These files belong to this publication:
Nederbragt, A.J., Rounge, T.B., Kausrud, K and Jakobsen, K.S. 2010: Identification and quantification of genomic repeats and sample contamination in assemblies of 454 pyrosequencing reads, Sequencing. http://www.hindawi.com/archive/2010/782465/. doi:10.1155/2010/782465
Please contact Kyrre Kausrud kyrreka@ibv.uio.no regarding the script, Lex Nederbragt lex.nederbragt@ibv.uio.no regarding the publication
This program estimates the number of copies of each contig depending on the observed distributions of read depths for a sequenced genome. In order to apply the program, one needs to use R, “a free software environment for statistical computing and graphics.” R is available at http://www.r-project.org/
The script contains commented lines (starting with the ‘#’ symbol) on how to use it at the beginning. The input file for the script is the 454AlignmentInfo.tsv
generated by the newbler assembly program (gsAssembler).

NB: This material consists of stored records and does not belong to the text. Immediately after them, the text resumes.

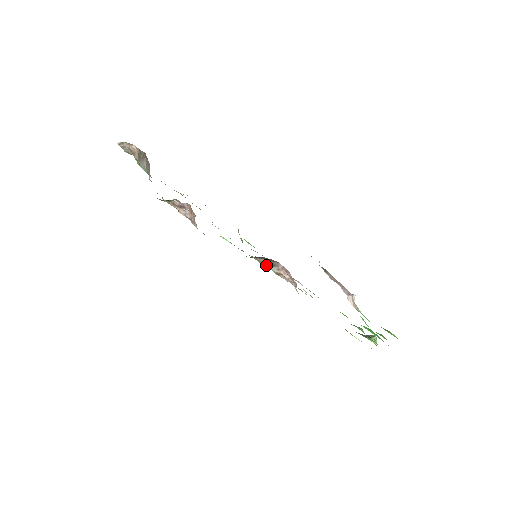
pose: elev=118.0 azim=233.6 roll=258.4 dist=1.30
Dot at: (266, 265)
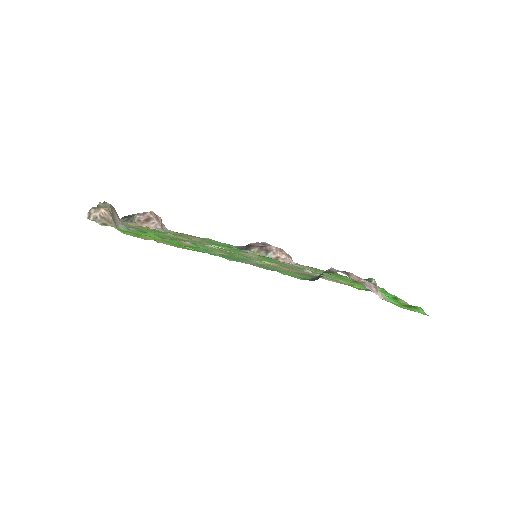
Dot at: (262, 254)
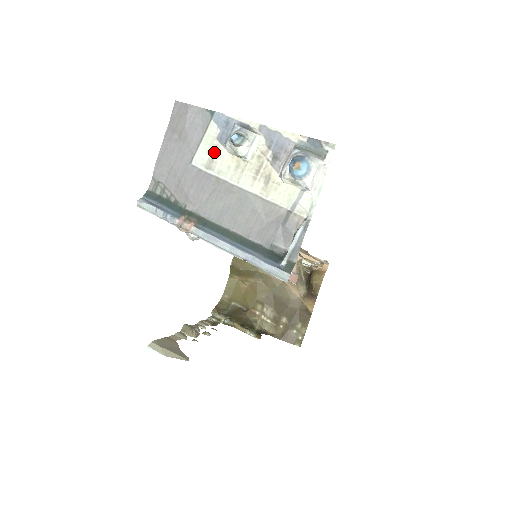
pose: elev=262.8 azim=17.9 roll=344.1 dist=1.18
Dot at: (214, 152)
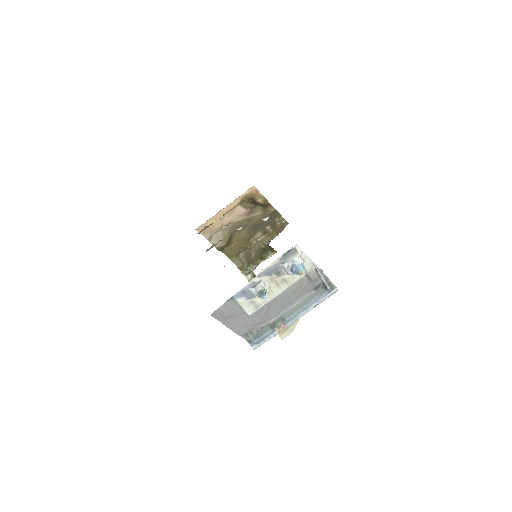
Dot at: (252, 303)
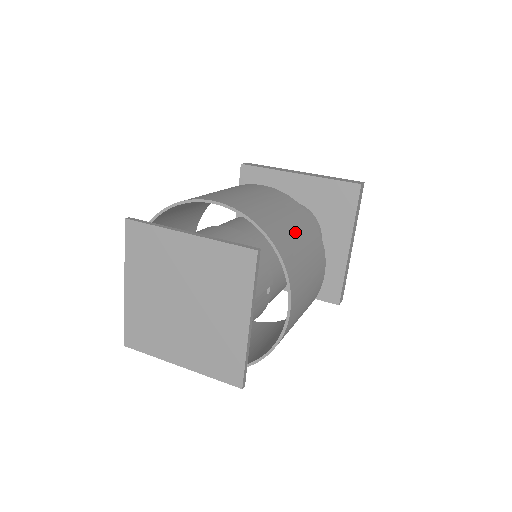
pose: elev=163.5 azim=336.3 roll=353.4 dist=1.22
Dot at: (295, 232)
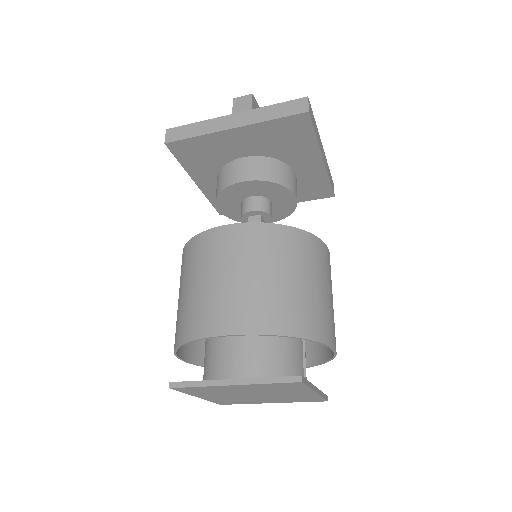
Dot at: (299, 283)
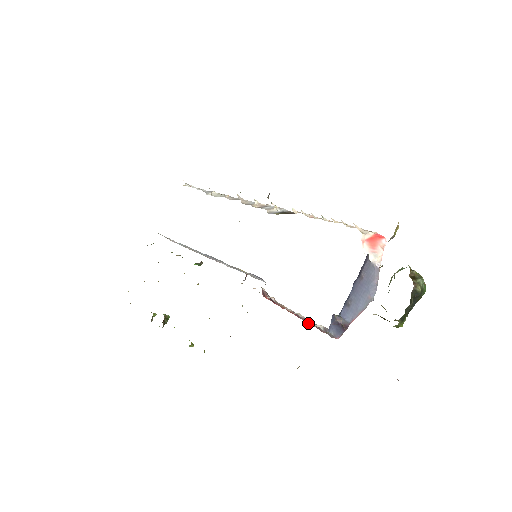
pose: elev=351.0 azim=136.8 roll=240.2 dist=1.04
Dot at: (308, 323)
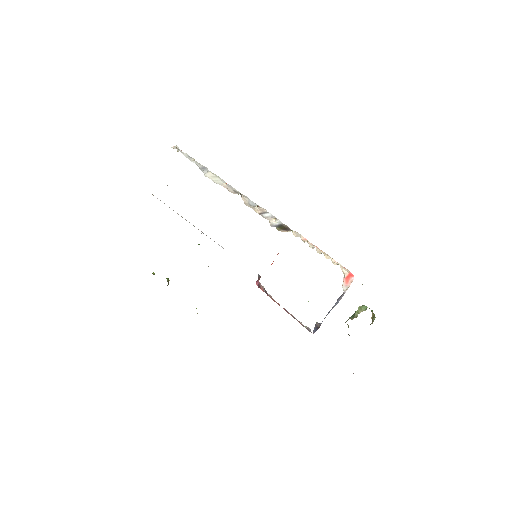
Dot at: occluded
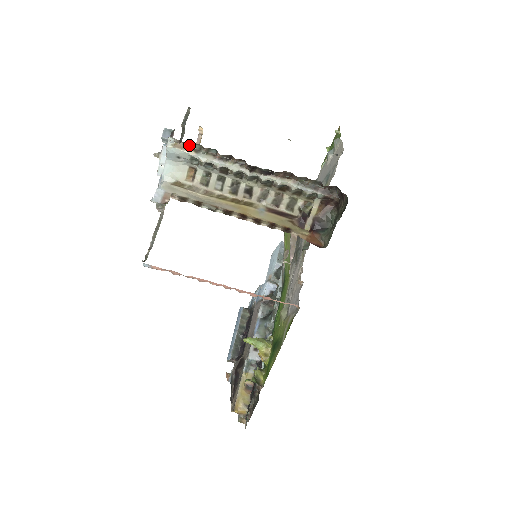
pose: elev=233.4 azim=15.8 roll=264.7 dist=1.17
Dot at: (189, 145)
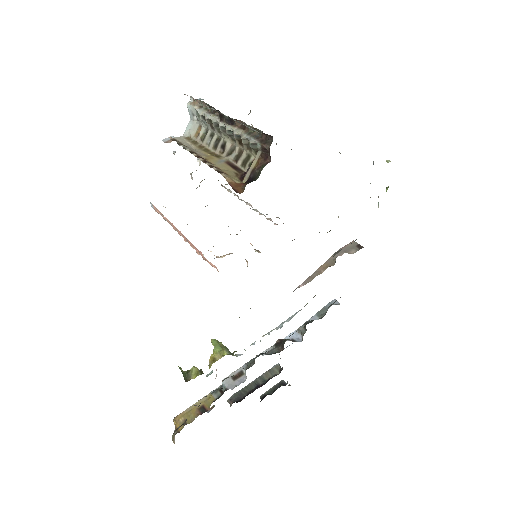
Dot at: (198, 102)
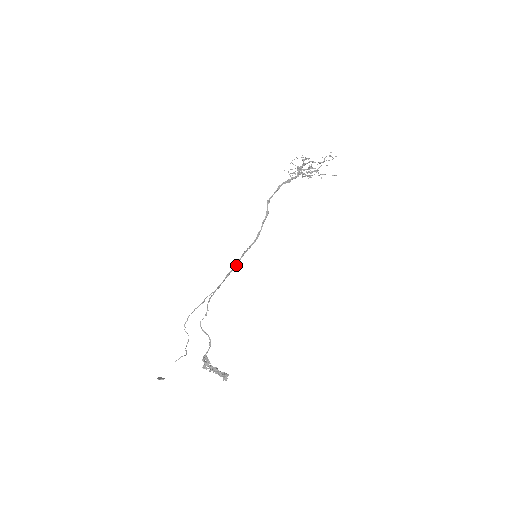
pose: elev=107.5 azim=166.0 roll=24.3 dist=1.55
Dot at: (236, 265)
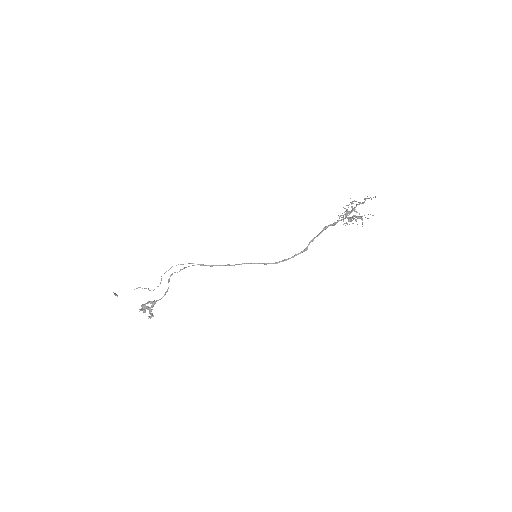
Dot at: (242, 263)
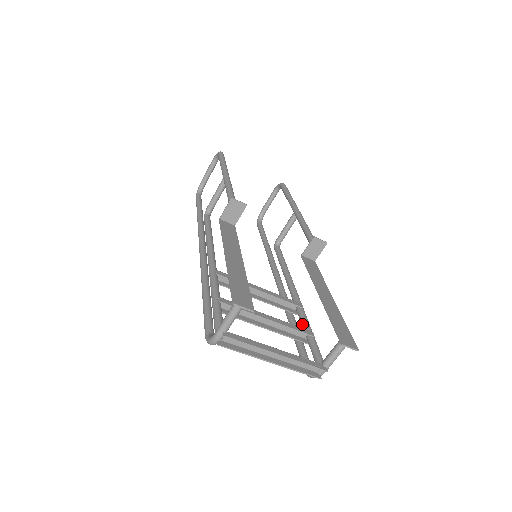
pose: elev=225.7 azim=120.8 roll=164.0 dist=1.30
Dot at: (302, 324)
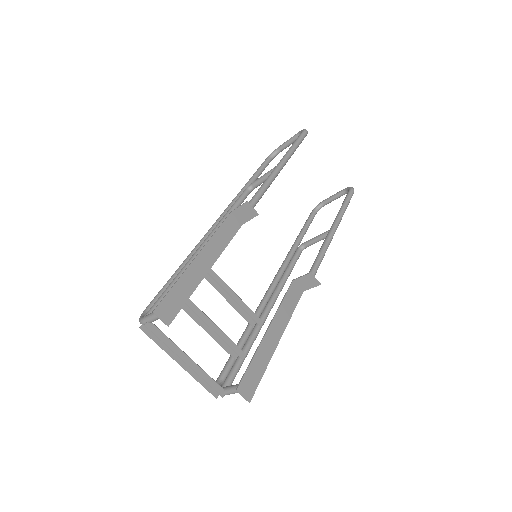
Dot at: occluded
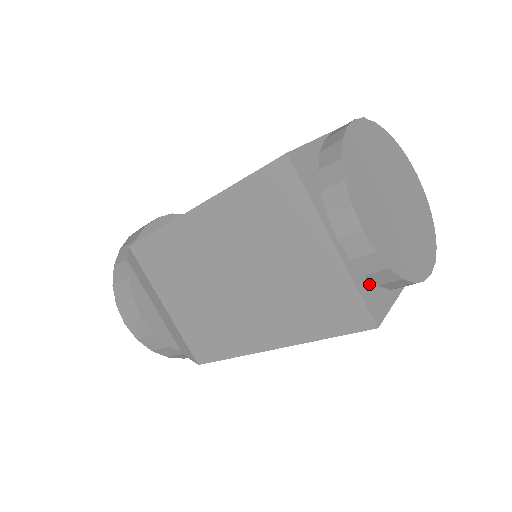
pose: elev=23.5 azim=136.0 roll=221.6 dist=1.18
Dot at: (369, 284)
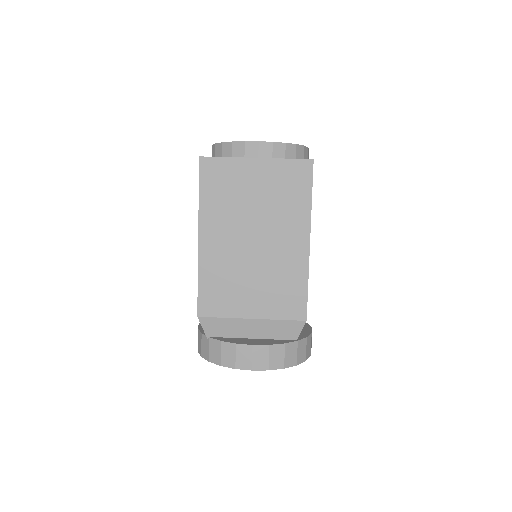
Dot at: occluded
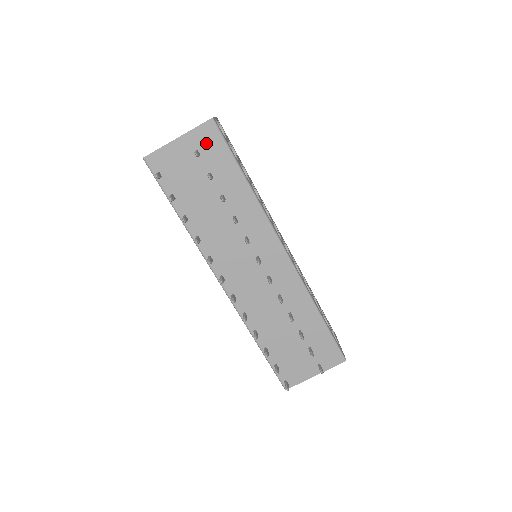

###Assemblies For the assemblies of E. coli and P. gingivalis described in the paper, two files each are made available. The descriptions of these files are partly based on the GS FLX Data Analysis Software Manual, December 2007
454AlignmentInfo.tsv
[This file is the input for the R script that estimates the genomic copy number of each contig, see above]
This file contains position-by-position summary information about the consensus sequence for the contigs generated by the GS De Novo Assembler application, listed one nucleotide per line (in a tab-delimited format). The columns of each line contain the following information:
- Position – the position in the contig
- Consensus – the consensus nucleotide for that position in the contig
- Quality Score – the quality score of the consensus base
- Depth – the number of reads that align at that position in the alignment
- Signal – the average signal of the read flowgrams, for the flows that correspond to that position in the alignment StdDevation – the standard deviation of the read flowgram signals at the corresponding flows
Prior to each region of lines for each contig, a header line beginning with a >
displays the contig name.
454LargeContigs.fna
Fasta formatted contigs of at least 500 bp generated by the GS De Novo Assembler application. The description lines are formatted as follows:
>contigXXXXX length=abc numReads=xyz
where contigXXXXX
is the identifier of the contig and XXXXX
is a sequential numbering of the contigs in the assembly; and where the length and numReads values are the length in bases of the contig and the number of reads that were used in that contig’s multiple alignment.